- Born: January 5, 1952 (age 74) Washington, D.C., United States
- Genres: Disco, house, post-disco, urban contemporary
- Occupation: Musician
- Instrument: Vocals
- Years active: 1980–1989
- Label: Prelude Records

= Gayle Adams =

American musician

Gayle Adams is an American urban contemporary and house music musician, who is best known for her hit singles "Love Fever", "Stretch'in Out" and "Your Love Is a Lifesaver."
==Background==
She recorded two albums for the dance-oriented Prelude record label in the early 1980s, which were written and produced by the Washington D.C.–based record producers, Willie Lester and guitarist Rodney Brown.
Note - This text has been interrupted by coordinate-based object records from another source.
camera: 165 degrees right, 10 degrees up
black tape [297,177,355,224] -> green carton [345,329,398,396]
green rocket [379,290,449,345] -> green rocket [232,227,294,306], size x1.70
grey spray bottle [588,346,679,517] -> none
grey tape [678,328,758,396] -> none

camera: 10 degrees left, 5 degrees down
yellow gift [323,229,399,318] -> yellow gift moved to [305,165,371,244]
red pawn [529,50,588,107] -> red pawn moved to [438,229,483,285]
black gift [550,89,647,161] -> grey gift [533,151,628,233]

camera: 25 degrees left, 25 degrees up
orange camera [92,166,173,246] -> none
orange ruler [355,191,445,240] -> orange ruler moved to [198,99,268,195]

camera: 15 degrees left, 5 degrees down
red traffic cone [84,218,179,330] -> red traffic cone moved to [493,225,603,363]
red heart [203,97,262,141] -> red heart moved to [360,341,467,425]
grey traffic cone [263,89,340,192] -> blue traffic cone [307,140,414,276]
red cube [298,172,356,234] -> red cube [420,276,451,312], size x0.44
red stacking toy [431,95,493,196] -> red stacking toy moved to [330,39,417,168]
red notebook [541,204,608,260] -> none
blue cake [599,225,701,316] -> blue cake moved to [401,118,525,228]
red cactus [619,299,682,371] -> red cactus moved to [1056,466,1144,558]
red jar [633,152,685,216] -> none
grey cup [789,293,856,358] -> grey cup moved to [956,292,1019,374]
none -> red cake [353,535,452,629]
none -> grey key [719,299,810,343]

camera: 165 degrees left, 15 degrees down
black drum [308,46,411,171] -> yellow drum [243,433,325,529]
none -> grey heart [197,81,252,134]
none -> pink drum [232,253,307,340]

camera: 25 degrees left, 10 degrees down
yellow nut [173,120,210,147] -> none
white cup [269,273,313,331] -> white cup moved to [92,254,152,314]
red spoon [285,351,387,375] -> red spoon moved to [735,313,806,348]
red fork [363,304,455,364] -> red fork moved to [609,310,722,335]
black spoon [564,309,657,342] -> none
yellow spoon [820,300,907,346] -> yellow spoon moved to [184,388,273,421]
Adams most successful single was "Love Fever", which reached number six on the US dance charts, and number 24 on the soul singles chart in 1981. "Stretch'in Out" peaked at number 64 in the UK Singles Chart in July 1980. Her most recent hit single was "I'm Warning You" (1984).

==Discography==
===Studio albums===
- Gayle Adams (Prelude, 1980)
- Love Fever (Prelude, 1982)

===Compilation albums===
- Gayle Adams / Love Fever (Deepbeats, 1997)

===Singles===

| Year | Single | Peak chart positions |  |  |  |
| US R&B | US Dance | UK |
| 1980 | "Plain Out of Luck" | ― | — | — |
| "Stretch'in Out" | 75 | 12 | 64 |
| "Your Love Is a Life Saver" | — | ― | ― |
| 1981 | "Love Fever" | 24 | 6 | — |
| 1982 | "Baby I Need Your Loving" | — | — | — |
| 1983 | "Emergency / Love Attraction" | — | — | — |
| 1984 | "I'm Warning You" | — | — | 86 |
| 1987 | "Love Triangle" (with Tyrone Brunson) | — | — | — |
| 1989 | "Don't Waste My Time" | — | — | — |
"—" denotes releases that did not chart or were not released in that territory.